The most commonly cited issue is AI hallucination, identified by 60% of researchers. When combined with respondents who report AI adding incorrect wording, misleading descriptions, or inappropriate examples to findings, this figure rises to 69%.
Beyond hallucinations, 67% of researchers believe AI performs poorly in overall analysis. Common concerns include a limited understanding of complex products and markets, weak contextual interpretation of findings, insufficient business and marketing insight, and cultural bias. These limitations reflect the fact that AI systems are trained primarily on existing data and knowledge, much of which is heavily weighted toward Western consumer markets.

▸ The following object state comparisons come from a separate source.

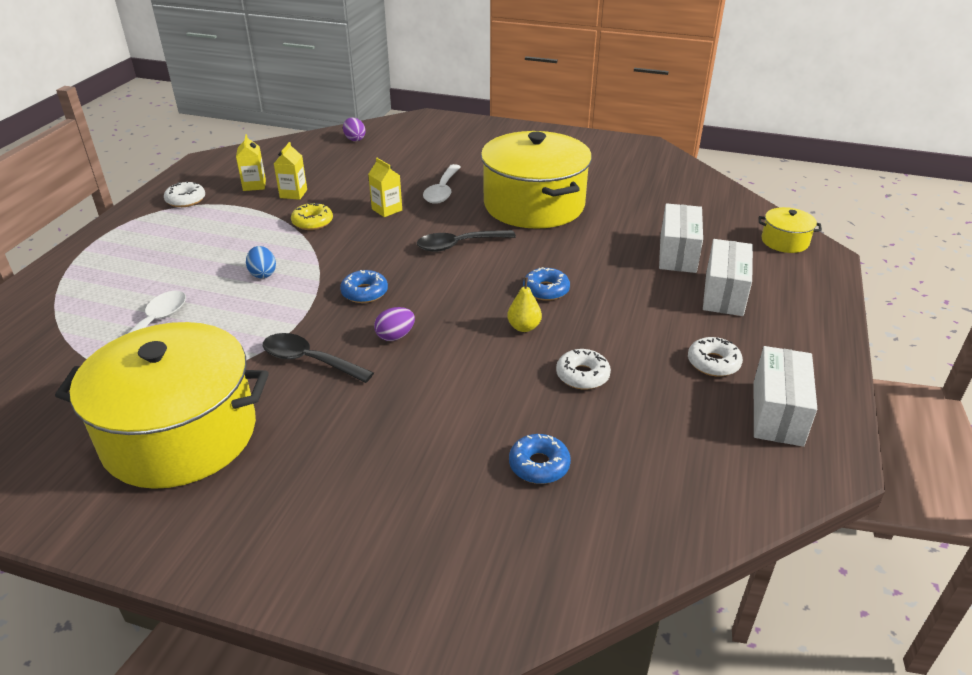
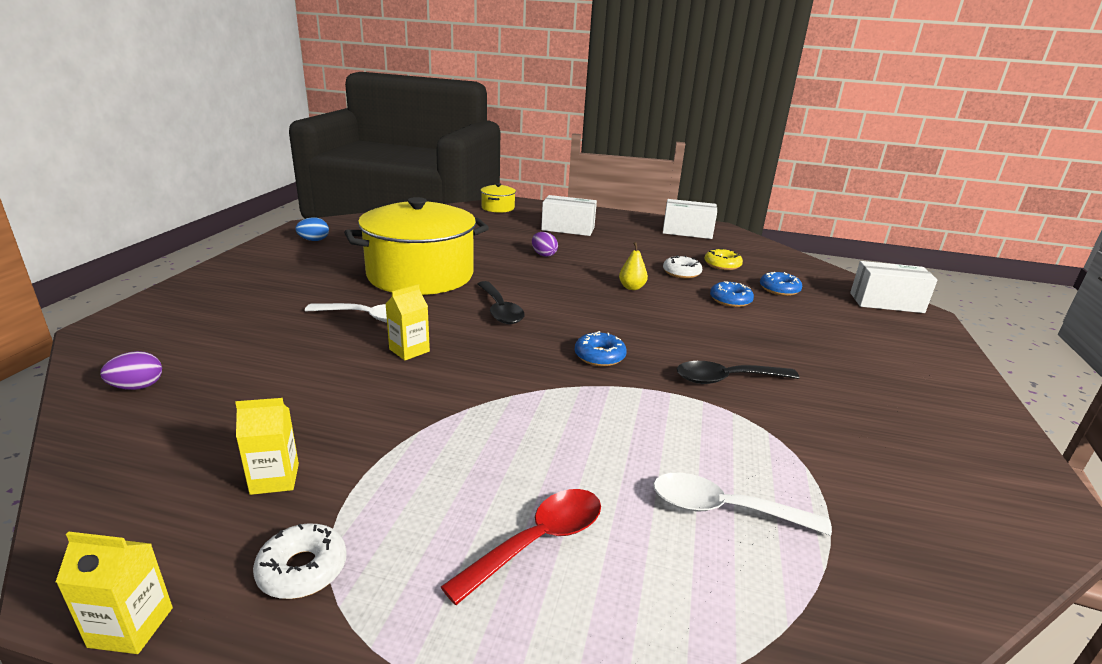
camera: 95 degrees left, 10 degrees down
yellow pot [55,322,269,489] -> none
blue egg [246,246,276,278] -> blue egg moved to [295,217,329,241]
black spoon [263,333,374,383] -> black spoon turned 60 degrees clockwise [677,361,799,384]
yellow carton [274,142,307,200] -> yellow carton moved to [56,531,173,654]
yellow donut [291,203,333,230] -> yellow donut moved to [705,248,743,270]
purple egg [374,307,415,341] -> purple egg moved to [532,232,558,257]
blue donut [523,267,570,301] -> blue donut moved to [710,281,754,307]
white box [659,203,703,273] -> white box moved to [850,261,937,313]
white donut [688,337,743,377] -> none
none -> red spoon [441,489,601,605]

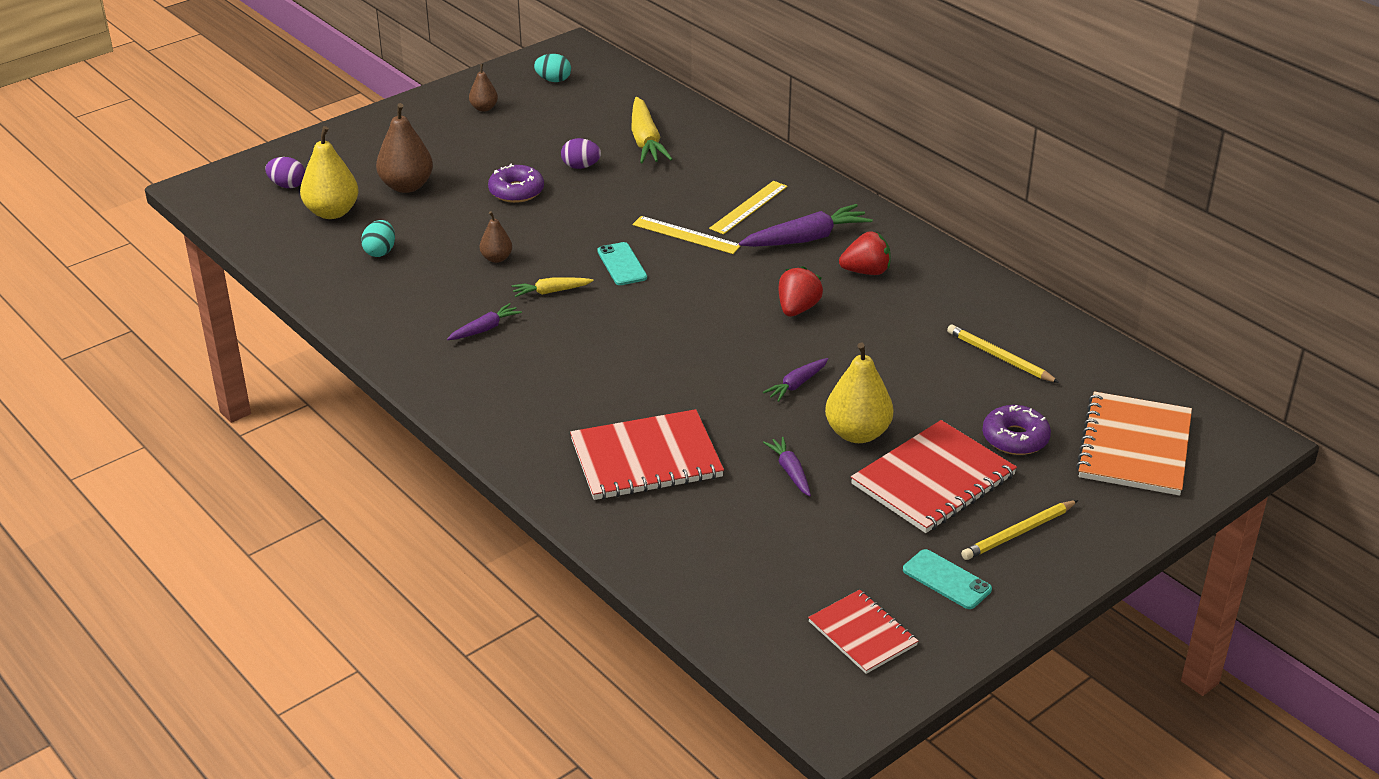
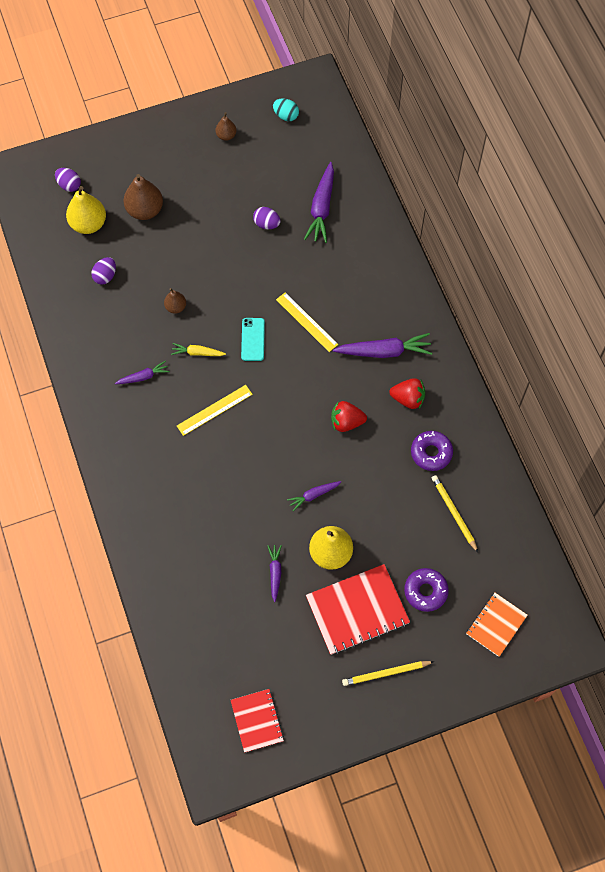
camera: 20 degrees right, 30 degrees up
turquoise egg [361,220,395,257] -> purple egg [91,257,116,285]
purple donut [488,163,544,203] -> purple donut moved to [411,431,453,471]
red notebook [570,409,724,500] -> none
yellow carrot [631,97,673,163] -> purple carrot [304,162,334,243]
yellow ruler [709,181,788,235] -> yellow ruler moved to [177,385,253,436]
red strawberry [779,266,823,317] -> red strawberry turned 135 degrees counterclockwise [331,401,367,432]
turquoise phone [903,549,992,609] -> none
orange notebook [1076,391,1192,495] -> orange notebook [466,593,528,657], size x0.61

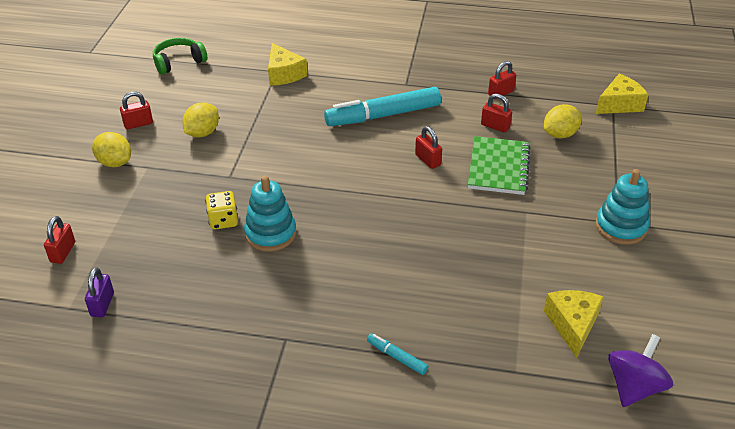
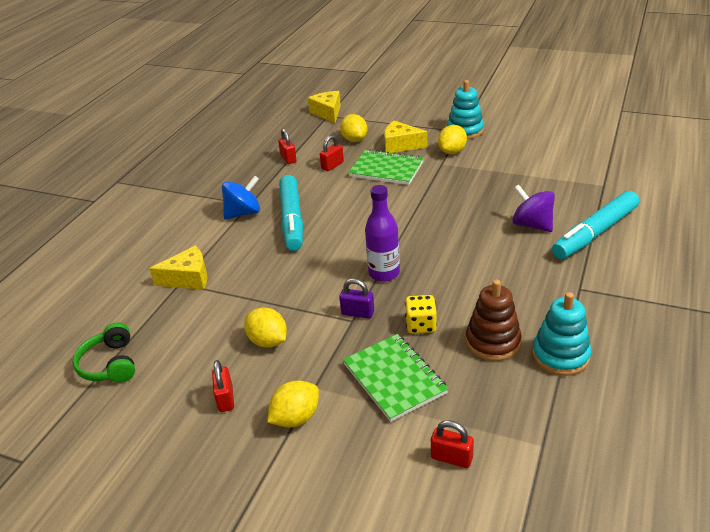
camera: 75 degrees left, 5 degrees down
purple padlock [85,267,114,317] -> purple padlock moved to [339,279,374,319]
turquoise stacking toy [244,176,296,252] -> turquoise stacking toy moved to [532,292,591,376]
turquoise marker [367,333,428,375] -> turquoise marker [552,191,639,259], size x2.29
red padlock [415,126,442,169] -> none
yellow cheese [544,290,604,358] -> yellow cheese moved to [384,121,427,153]
purple spinning top [608,334,673,407] -> purple spinning top moved to [512,184,555,232]
none -> blue spinning top [222,176,260,220]
none -> green notebook [343,334,448,422]
none -> purple bottle [365,185,400,282]
none -> yellow lemon [438,125,467,154]
none -> brown stacking toy [466,280,521,361]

Another challenge is the so-called “curse of averageness.” Around 57% of researchers observe that AI outputs can be vague and overly generalised, often overlooking outliers or unusual findings. While future advances may reduce these issues, they remain a significant limitation of current AI systems.
In response to these technical shortcomings, nearly 90% of organisations have introduced some form of quality control. Almost half (49%) have implemented mandatory staff training based on company AI guidelines and policies. Meanwhile, 42% require formal disclosure of AI use to certain clients, and 28% conduct legal compliance checks for AI use on specific projects. Although these measures do not directly improve output quality, they may help organisations manage accountability and risk in the event of errors.
In addition, 65% of organisations have already developed in-house AI solutions as part of their quality control strategy. While almost all companies use marketplace AI solutions, only 17% report using formally accredited AI vendors, suggesting that most AI providers are not rigorously evaluated for model reliability. Indeed, 32% of stakeholders identify “disreputable vendors selling poor AI solutions” as a major drawback of AI, up from 21% citing this as a concern in 2024.

The most widely adopted safeguard, however, remains human quality control of AI-generated findings. The concern is whether the “attractive plausibility” of AI outputs may discourage researchers from questioning results critically, or whether time pressures may prevent sufficiently thorough review.
More broadly, the rise of AI is perceived to be affecting some of the core qualities of research itself. Around 78% of stakeholders identify “deskilling” as a major drawback, citing declines in critical thinking, weaker long-term strategic capability, and junior researchers bypassing foundational market research principles.
With 35% of industry stakeholders reporting that AI is already affecting jobs in market research, the future of consumer insight as a profession may appear uncertain. Headcounts across the industry are likely to decline, but a new generation of “AI-enhanced” researchers could ultimately become more skilled, productive, and commercially effective.